** Begin Entries supplied **
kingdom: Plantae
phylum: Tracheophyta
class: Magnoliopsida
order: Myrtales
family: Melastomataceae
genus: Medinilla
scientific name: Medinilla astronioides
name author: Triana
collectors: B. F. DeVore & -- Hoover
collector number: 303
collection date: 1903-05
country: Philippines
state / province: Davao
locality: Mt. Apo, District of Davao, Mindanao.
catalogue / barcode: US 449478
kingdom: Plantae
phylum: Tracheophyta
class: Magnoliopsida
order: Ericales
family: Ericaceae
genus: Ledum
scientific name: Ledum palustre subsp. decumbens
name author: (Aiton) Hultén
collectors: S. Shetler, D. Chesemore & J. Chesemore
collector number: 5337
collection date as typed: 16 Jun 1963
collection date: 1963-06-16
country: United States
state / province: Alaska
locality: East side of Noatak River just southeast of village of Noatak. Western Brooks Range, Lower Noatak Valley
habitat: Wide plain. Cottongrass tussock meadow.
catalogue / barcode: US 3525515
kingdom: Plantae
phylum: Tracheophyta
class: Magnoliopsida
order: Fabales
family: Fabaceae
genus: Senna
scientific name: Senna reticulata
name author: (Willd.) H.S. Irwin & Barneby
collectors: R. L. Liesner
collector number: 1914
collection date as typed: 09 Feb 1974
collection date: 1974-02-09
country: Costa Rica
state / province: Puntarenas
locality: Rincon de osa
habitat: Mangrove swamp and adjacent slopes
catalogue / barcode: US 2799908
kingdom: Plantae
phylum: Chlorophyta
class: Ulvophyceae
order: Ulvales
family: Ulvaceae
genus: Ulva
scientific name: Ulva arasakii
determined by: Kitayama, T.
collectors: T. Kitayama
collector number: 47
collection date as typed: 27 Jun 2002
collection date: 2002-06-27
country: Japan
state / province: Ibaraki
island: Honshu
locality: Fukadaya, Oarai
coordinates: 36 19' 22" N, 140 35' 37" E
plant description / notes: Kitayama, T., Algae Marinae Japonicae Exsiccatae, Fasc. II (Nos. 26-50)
** End Entries supplied **
Rewrite every line of the listing above as a numbered list, omitting any blank lines.

1. kingdom: Plantae
2. phylum: Tracheophyta
3. class: Magnoliopsida
4. order: Myrtales
5. family: Melastomataceae
6. genus: Medinilla
7. scientific name: Medinilla astronioides
8. name author: Triana
9. collectors: B. F. DeVore & -- Hoover
10. collector number: 303
11. collection date: 1903-05
12. country: Philippines
13. state / province: Davao
14. locality: Mt. Apo, District of Davao, Mindanao.
15. catalogue / barcode: US 449478
16. kingdom: Plantae
17. phylum: Tracheophyta
18. class: Magnoliopsida
19. order: Ericales
20. family: Ericaceae
21. genus: Ledum
22. scientific name: Ledum palustre subsp. decumbens
23. name author: (Aiton) Hultén
24. collectors: S. Shetler, D. Chesemore & J. Chesemore
25. collector number: 5337
26. collection date as typed: 16 Jun 1963
27. collection date: 1963-06-16
28. country: United States
29. state / province: Alaska
30. locality: East side of Noatak River just southeast of village of Noatak. Western Brooks Range, Lower Noatak Valley
31. habitat: Wide plain. Cottongrass tussock meadow.
32. catalogue / barcode: US 3525515
33. kingdom: Plantae
34. phylum: Tracheophyta
35. class: Magnoliopsida
36. order: Fabales
37. family: Fabaceae
38. genus: Senna
39. scientific name: Senna reticulata
40. name author: (Willd.) H.S. Irwin & Barneby
41. collectors: R. L. Liesner
42. collector number: 1914
43. collection date as typed: 09 Feb 1974
44. collection date: 1974-02-09
45. country: Costa Rica
46. state / province: Puntarenas
47. locality: Rincon de osa
48. habitat: Mangrove swamp and adjacent slopes
49. catalogue / barcode: US 2799908
50. kingdom: Plantae
51. phylum: Chlorophyta
52. class: Ulvophyceae
53. order: Ulvales
54. family: Ulvaceae
55. genus: Ulva
56. scientific name: Ulva arasakii
57. determined by: Kitayama, T.
58. collectors: T. Kitayama
59. collector number: 47
60. collection date as typed: 27 Jun 2002
61. collection date: 2002-06-27
62. country: Japan
63. state / province: Ibaraki
64. island: Honshu
65. locality: Fukadaya, Oarai
66. coordinates: 36 19' 22" N, 140 35' 37" E
67. plant description / notes: Kitayama, T., Algae Marinae Japonicae Exsiccatae, Fasc. II (Nos. 26-50)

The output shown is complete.